TASK DETAILS => Transcribe the listing below word for word but skip its images.

GIVEN INFORMATION =>
<<<<

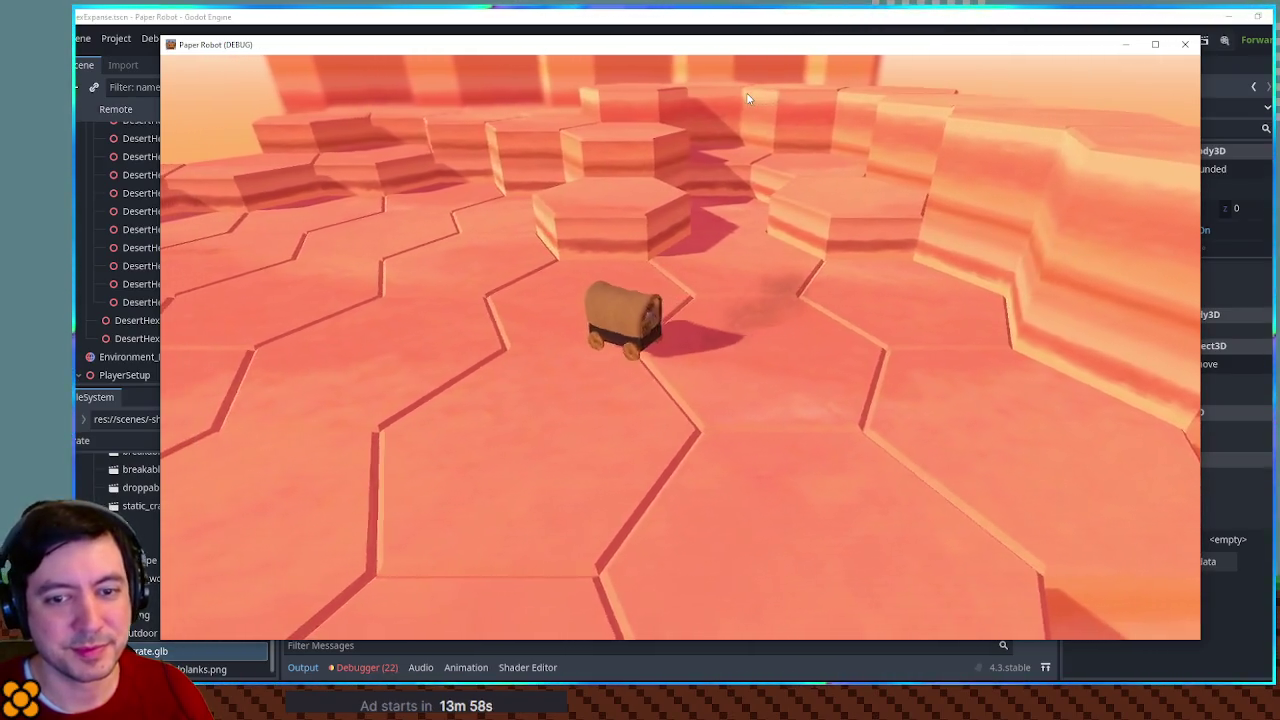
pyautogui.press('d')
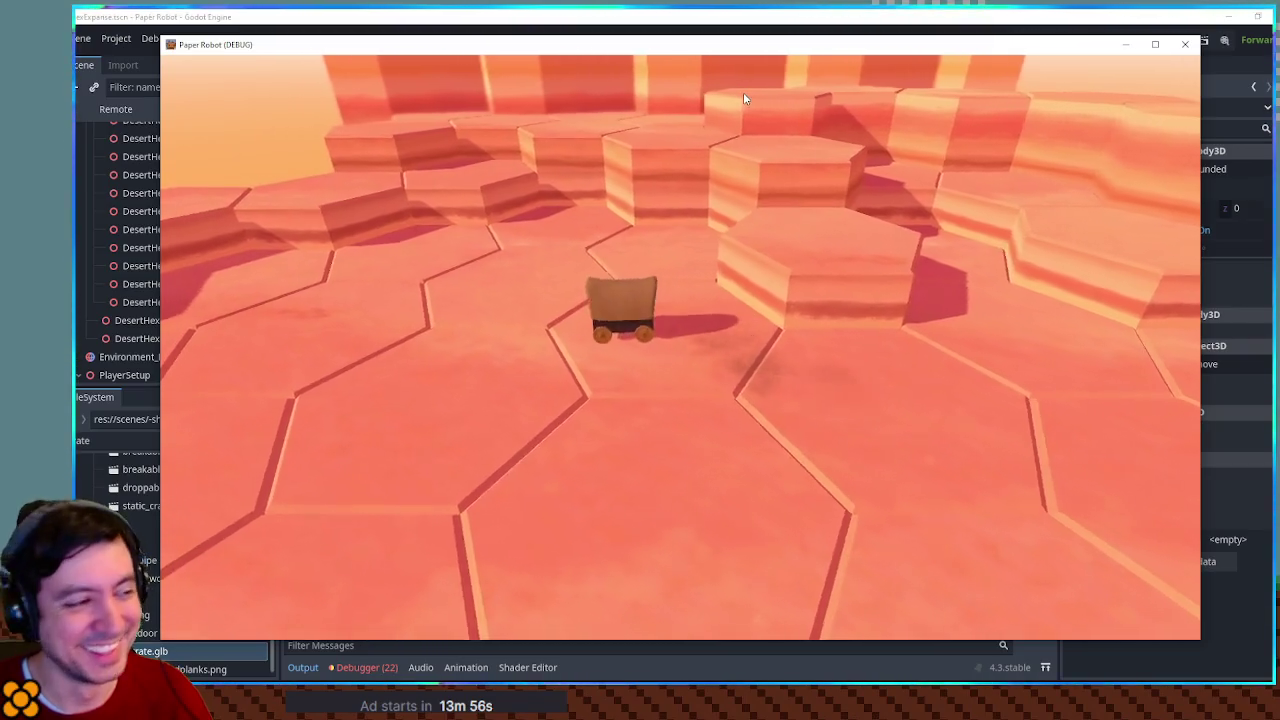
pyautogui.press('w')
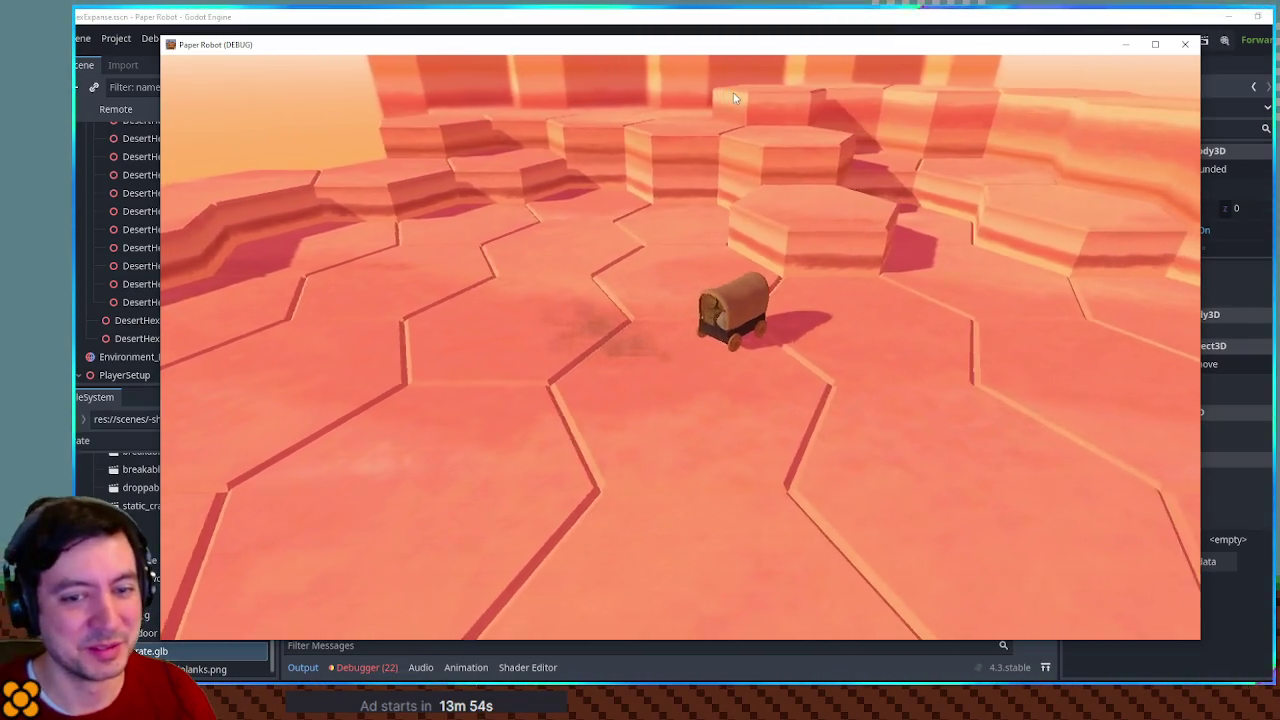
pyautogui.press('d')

>>>>

WRITTEN SOLUTION =>
pyautogui.press('d')
pyautogui.press('w')
pyautogui.press('d')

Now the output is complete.